Faced with her brother’s betrayal, she must survive the winter in the mountains with the Riki, in a village where every neighbor is an enemy, every battle scar possibly one she delivered. But when the Riki village is raided by a ruthless clan thought to be a legend, Eelyn is even more desperate to get back to her beloved family.

She is given no choice but to trust Fiske, her brother’s friend, who sees her as a threat. They must do the impossible: unite the clans to fight together, or risk being slaughtered one by one. Driven by a love for her clan and her growing love for Fiske, Eelyn must confront her own definition of loyalty and family while daring to put her faith in the people she’s spent her life hating.


Title: Sky in the Deep
Author: Adrienne Young
Genre: Young Adult
Publisher: Wednesday Books
Source: Hardcover
Release Date: April 24th, 2018
Rating: ★★

I’ve seen this book described as being action-packed, with three-dimensional characters and a strong protagonist. I feel like I must have read a completely different book.

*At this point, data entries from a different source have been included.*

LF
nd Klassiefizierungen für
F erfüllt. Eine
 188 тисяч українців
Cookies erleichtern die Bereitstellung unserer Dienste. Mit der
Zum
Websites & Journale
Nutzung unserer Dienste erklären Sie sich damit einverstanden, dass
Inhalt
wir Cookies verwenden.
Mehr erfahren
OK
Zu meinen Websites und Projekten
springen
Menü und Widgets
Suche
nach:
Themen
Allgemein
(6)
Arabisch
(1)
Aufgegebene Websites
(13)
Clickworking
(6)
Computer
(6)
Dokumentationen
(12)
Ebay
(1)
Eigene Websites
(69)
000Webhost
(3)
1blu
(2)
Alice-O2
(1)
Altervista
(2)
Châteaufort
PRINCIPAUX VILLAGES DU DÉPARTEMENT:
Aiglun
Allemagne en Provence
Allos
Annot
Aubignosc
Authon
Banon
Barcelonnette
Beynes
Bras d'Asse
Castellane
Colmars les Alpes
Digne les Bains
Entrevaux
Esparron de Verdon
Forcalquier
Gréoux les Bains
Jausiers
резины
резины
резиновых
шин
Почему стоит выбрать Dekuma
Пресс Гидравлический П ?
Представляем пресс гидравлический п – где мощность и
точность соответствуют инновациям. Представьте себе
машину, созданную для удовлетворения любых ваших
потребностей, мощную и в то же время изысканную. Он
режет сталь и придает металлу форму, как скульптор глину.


The beginning sucked me right in with the opening fight scene, but this book didn’t hold my interest much after that. A large portion of it is spent on pastoral activities like peeling garlic and cleaning armor. I didn’t think it was action-packed at all, but rather just some action scenes mixed in with the day-to-day life of Eelyn as the enemy’s prisoner.

The romance is so incredibly bland. Fiske is uninteresting as a character, and him and Eelyn had absolutely no chemistry. One minute he’s shooting her with an arrow, while the next minute she’s blushing and trying to ignore whatever “connection” they have. The enemies-to-lovers thing didn’t make any sense. I also thought that Eelyn’s acceptance of the Riki happened far too quickly. She is captured by the enemy clan that has fought and killed members of her own clan for years, becoming their slave to be bought and sold. She is given a metal collar and is brutally mistreated by the Riki, but somehow grows to love the family that owns her. For a character who is supposedly a vicious warrior, her subservience doesn’t make a lot of sense.

In general, the characters are bland and lacking any depth or complexity. Familial conflicts were mentioned but then never properly resolved. The writing style is awkward and clunky, which kept pulling me out of the story. There’s a lot of telling-not-showing and a lot of passive voice used: two of my writing pet-peeves.

Overall, I thought Sky in the Deep was shallow and unimaginative. This book would have been great had there been a little more world-building, better character development, and maybe a few more rounds of edits. After all, a Viking-inspired world with a warrior main character would usually be right up my alley. The execution just wasn’t up to par with my expectations.

I always feel bad giving one or two star reviews to books that other reviewers raved about. My opinion should be taken with a grain of salt, as I’m clearly in the minority.